DIRECTIONS.
1. According to the leaf blower guide, how much does the ECHO leaf blower weigh?
2. Reproduce, word for word, the stretch of the leaf blower guide that begins with "Why it made the cut: This powerful" and ends with "pays for itself.".

DOCUMENT EXTRACT.
•••••
Why it made the cut: A large, translucent fuel tank takes the guesswork out of filling up this leaf blower.
This CRAFTSMAN leaf blower is relatively lightweight, runs on a battery, and includes all of the necessary charging accessories. With a maximum speed of 100 MPH, this leaf blower will offer respectable performance given its size. You’ll only be able to get through roughly a quarter of an acre of land per cleaning session off a single fully charged battery, but the bundle we’re recommending comes with two. If you have a larger backyard, it would be wise to invest in a more heavy-duty leaf blower.
Why it made the cut: This powerful leaf blower takes the strain off your hands to make yard work a breeze.
This ECHO leaf blower blows 234 MPH and has an airflow capacity of 765 CFM, which makes it perfect for those with plenty of acres to cover or who landscape on the side. Keep in mind that it weighs 29 pounds, though, so it might be cumbersome to wear for long periods of time. However, the comfortable straps help ease the burden on your shoulders. Although this leaf blower packs a hefty price tag, reviewers note its longevity and power, meaning this investment purchase pays for itself.
Why it made the cut: This versatile piece of equipment vacuum leaves not the cash in your wallet.
This Black+Decker leaf blower provides leaf blowing and vacuuming and a bag for mulching. Twelve amps of power deliver up to 250 MPH of blowing speed. You can conveniently grind down up to 16 bags of mulch into one with this leaf blower vacuum. Reviewers note that it works on small debris, but be aware that it takes a bit of practice to handle—vacuuming too fast will clog the tube. It’s quiet despite its power, meaning you won’t alert the entire neighborhood that you’re doing yard work. Two disposable bags are included for fast clean-up.
Walking into a home and garden store can be overwhelming, between the high ceilings and bounty of charcoal grills. How can you focus on picking out the best leaf blower when there are at least 20 varieties of riding lawn mower five feet away? We’ve done all the work for you, so leave the choice paralysis for the chip aisle at the grocery store.
When considering the best leaf blower, you’ll first need to decide between gas, electric, and battery-powered models. Gas models are generally more powerful than electric models and freedom from a cord means they can go just about anywhere. However, they are considerably noisier, heavier than electric models, and put out pollution tied to fossil fuels. Electric models are lighter than gas and can provide the kind of power that will cover a large swath of jobs—however, their mobility is limited to about 100 feet of an outlet (give or take one of the best extension cords). Battery-powered models spare users from the maintenance required of gas blowers but have less power. The biggest mark against battery-powered leaf blowers is that batteries generally only last up to an hour. That means big jobs will take much longer, as you’ll need to recharge. (Of course, you can also check out the best solar generators so you can take a portable power station around with you to keep a steady rotation of charging battery packs.)
•••••
(Collected data)
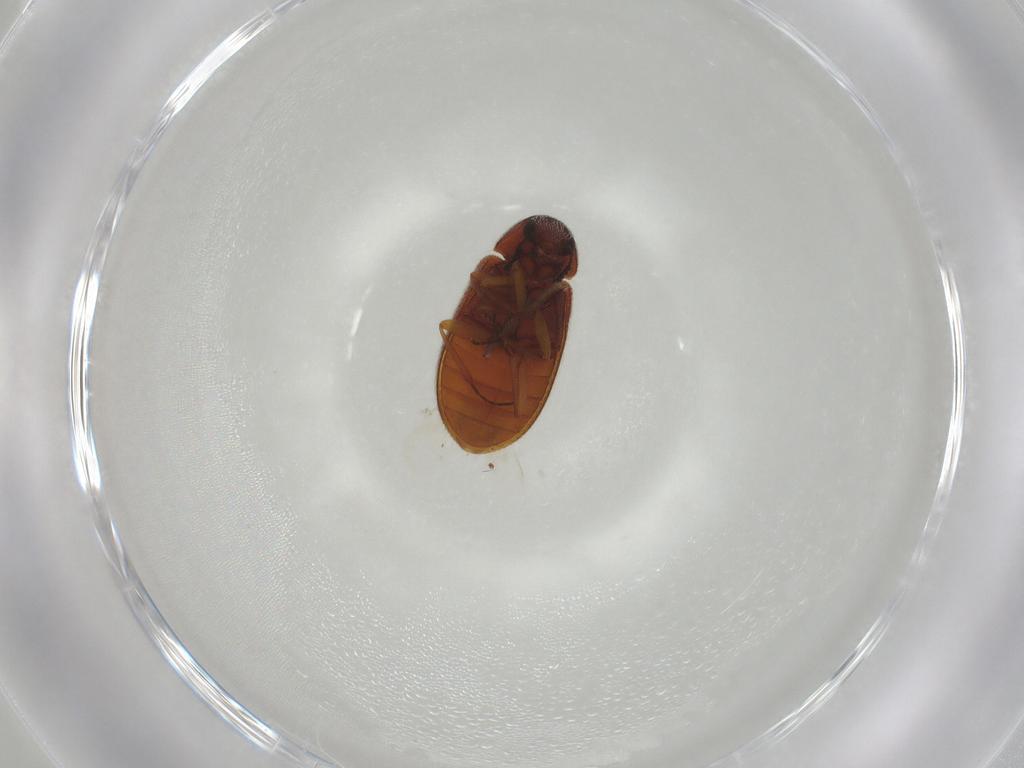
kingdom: Animalia
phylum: Arthropoda
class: Insecta
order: Coleoptera
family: Rhadalidae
•••••
SOLUTIONS TO EACH TASK.
1. 29 pounds

2.
Why it made the cut: This powerful leaf blower takes the strain off your hands to make yard work a breeze.
This ECHO leaf blower blows 234 MPH and has an airflow capacity of 765 CFM, which makes it perfect for those with plenty of acres to cover or who landscape on the side. Keep in mind that it weighs 29 pounds, though, so it might be cumbersome to wear for long periods of time. However, the comfortable straps help ease the burden on your shoulders. Although this leaf blower packs a hefty price tag, reviewers note its longevity and power, meaning this investment purchase pays for itself.